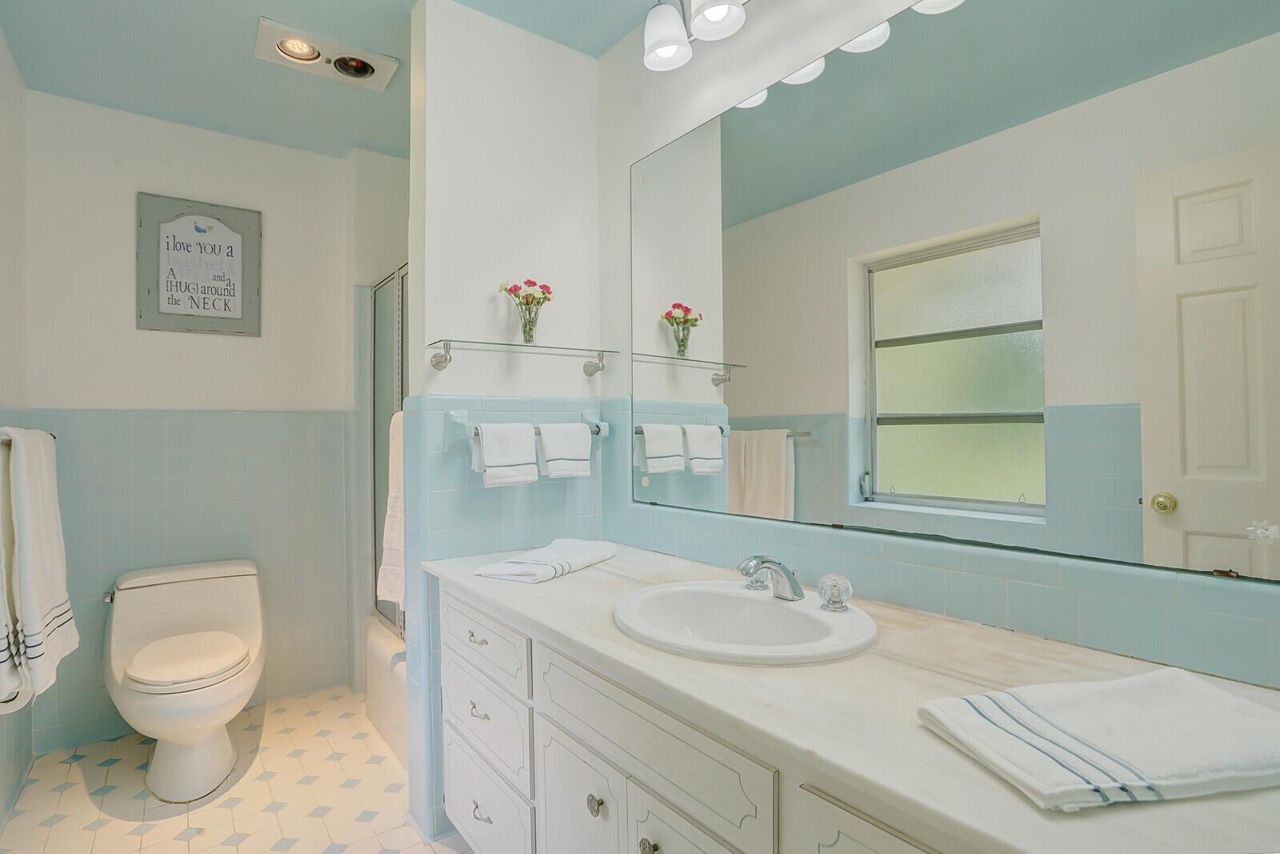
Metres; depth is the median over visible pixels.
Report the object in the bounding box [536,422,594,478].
hand towel
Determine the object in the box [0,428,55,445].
towel bar
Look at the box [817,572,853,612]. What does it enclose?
faucet knob
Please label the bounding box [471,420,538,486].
hand towel
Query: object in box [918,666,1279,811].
folded towel
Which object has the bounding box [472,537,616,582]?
folded towel
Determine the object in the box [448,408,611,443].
towel bar
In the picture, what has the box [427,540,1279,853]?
countertop
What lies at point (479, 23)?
partition wall
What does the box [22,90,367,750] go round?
back wall
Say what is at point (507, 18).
ceiling
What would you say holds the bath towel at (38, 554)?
hanging from the towel bar at (54, 436)
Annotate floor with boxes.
[0,684,474,853]
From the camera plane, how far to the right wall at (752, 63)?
1.50 m
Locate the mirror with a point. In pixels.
(900, 474)
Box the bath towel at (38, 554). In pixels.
[0,424,78,715]
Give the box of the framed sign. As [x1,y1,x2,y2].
[135,191,261,336]
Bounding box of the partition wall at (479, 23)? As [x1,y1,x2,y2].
[401,0,606,853]
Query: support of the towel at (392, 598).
hanging from the shower door at (402, 372)
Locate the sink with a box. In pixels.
[611,578,877,664]
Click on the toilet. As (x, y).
(218, 720)
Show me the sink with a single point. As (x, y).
(760, 598)
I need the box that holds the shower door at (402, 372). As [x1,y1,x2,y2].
[368,262,408,639]
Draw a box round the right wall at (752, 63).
[598,0,1279,690]
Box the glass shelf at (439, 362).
[427,337,616,376]
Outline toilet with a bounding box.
[103,556,267,804]
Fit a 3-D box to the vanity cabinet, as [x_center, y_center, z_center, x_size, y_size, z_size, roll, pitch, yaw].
[0.207,0.694,0.875,0.521,0.651,1.602,0,-1,-37]
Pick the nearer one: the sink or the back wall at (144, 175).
the sink
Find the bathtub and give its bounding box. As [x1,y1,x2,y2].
[362,616,407,764]
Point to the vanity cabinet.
(547, 710)
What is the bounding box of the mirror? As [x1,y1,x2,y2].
[629,0,1279,580]
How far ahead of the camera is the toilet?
2.08 m
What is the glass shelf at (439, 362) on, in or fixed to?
attached to the partition wall at (479, 23)
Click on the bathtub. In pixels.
(399, 682)
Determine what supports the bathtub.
on the floor
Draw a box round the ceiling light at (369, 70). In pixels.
[254,16,399,90]
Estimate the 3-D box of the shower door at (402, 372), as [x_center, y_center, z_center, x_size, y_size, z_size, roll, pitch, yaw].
[-0.937,0.107,2.284,0.070,1.572,1.154,0,-1,-37]
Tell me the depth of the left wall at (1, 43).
2.03 m
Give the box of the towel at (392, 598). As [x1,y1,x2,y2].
[376,409,405,609]
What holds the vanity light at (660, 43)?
attached to the right wall at (752, 63)
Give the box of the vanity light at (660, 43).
[642,0,750,70]
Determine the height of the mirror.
1.096 m
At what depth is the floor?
1.95 m
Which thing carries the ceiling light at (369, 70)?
attached to the ceiling at (507, 18)
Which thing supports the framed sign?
attached to the back wall at (144, 175)
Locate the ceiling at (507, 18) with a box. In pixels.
[0,0,675,156]
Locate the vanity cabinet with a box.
[437,580,960,853]
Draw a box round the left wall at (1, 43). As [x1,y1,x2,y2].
[0,27,33,833]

Exercise details |
Everything in the records goes into your answer exactly, except the pictures.

Completed exercise |
Metres; depth is the median over visible pixels.
Report the object in the bounding box [536,422,594,478].
hand towel
Determine the object in the box [0,428,55,445].
towel bar
Look at the box [817,572,853,612]. What does it enclose?
faucet knob
Please label the bounding box [471,420,538,486].
hand towel
Query: object in box [918,666,1279,811].
folded towel
Which object has the bounding box [472,537,616,582]?
folded towel
Determine the object in the box [448,408,611,443].
towel bar
In the picture, what has the box [427,540,1279,853]?
countertop
What lies at point (479, 23)?
partition wall
What does the box [22,90,367,750] go round?
back wall
Say what is at point (507, 18).
ceiling
What would you say holds the bath towel at (38, 554)?
hanging from the towel bar at (54, 436)
Annotate floor with boxes.
[0,684,474,853]
From the camera plane, how far to the right wall at (752, 63)?
1.50 m
Locate the mirror with a point. In pixels.
(900, 474)
Box the bath towel at (38, 554). In pixels.
[0,424,78,715]
Give the box of the framed sign. As [x1,y1,x2,y2].
[135,191,261,336]
Bounding box of the partition wall at (479, 23)? As [x1,y1,x2,y2].
[401,0,606,853]
Query: support of the towel at (392, 598).
hanging from the shower door at (402, 372)
Locate the sink with a box. In pixels.
[611,578,877,664]
Click on the toilet. As (x, y).
(218, 720)
Show me the sink with a single point. As (x, y).
(760, 598)
I need the box that holds the shower door at (402, 372). As [x1,y1,x2,y2].
[368,262,408,639]
Draw a box round the right wall at (752, 63).
[598,0,1279,690]
Box the glass shelf at (439, 362).
[427,337,616,376]
Outline toilet with a bounding box.
[103,556,267,804]
Fit a 3-D box to the vanity cabinet, as [x_center, y_center, z_center, x_size, y_size, z_size, roll, pitch, yaw].
[0.207,0.694,0.875,0.521,0.651,1.602,0,-1,-37]
Pick the nearer one: the sink or the back wall at (144, 175).
the sink
Find the bathtub and give its bounding box. As [x1,y1,x2,y2].
[362,616,407,764]
Point to the vanity cabinet.
(547, 710)
What is the bounding box of the mirror? As [x1,y1,x2,y2].
[629,0,1279,580]
How far ahead of the camera is the toilet?
2.08 m
What is the glass shelf at (439, 362) on, in or fixed to?
attached to the partition wall at (479, 23)
Click on the bathtub. In pixels.
(399, 682)
Determine what supports the bathtub.
on the floor
Draw a box round the ceiling light at (369, 70). In pixels.
[254,16,399,90]
Estimate the 3-D box of the shower door at (402, 372), as [x_center, y_center, z_center, x_size, y_size, z_size, roll, pitch, yaw].
[-0.937,0.107,2.284,0.070,1.572,1.154,0,-1,-37]
Tell me the depth of the left wall at (1, 43).
2.03 m
Give the box of the towel at (392, 598). As [x1,y1,x2,y2].
[376,409,405,609]
What holds the vanity light at (660, 43)?
attached to the right wall at (752, 63)
Give the box of the vanity light at (660, 43).
[642,0,750,70]
Determine the height of the mirror.
1.096 m
At what depth is the floor?
1.95 m
Which thing carries the ceiling light at (369, 70)?
attached to the ceiling at (507, 18)
Which thing supports the framed sign?
attached to the back wall at (144, 175)
Locate the ceiling at (507, 18) with a box. In pixels.
[0,0,675,156]
Locate the vanity cabinet with a box.
[437,580,960,853]
Draw a box round the left wall at (1, 43). As [x1,y1,x2,y2].
[0,27,33,833]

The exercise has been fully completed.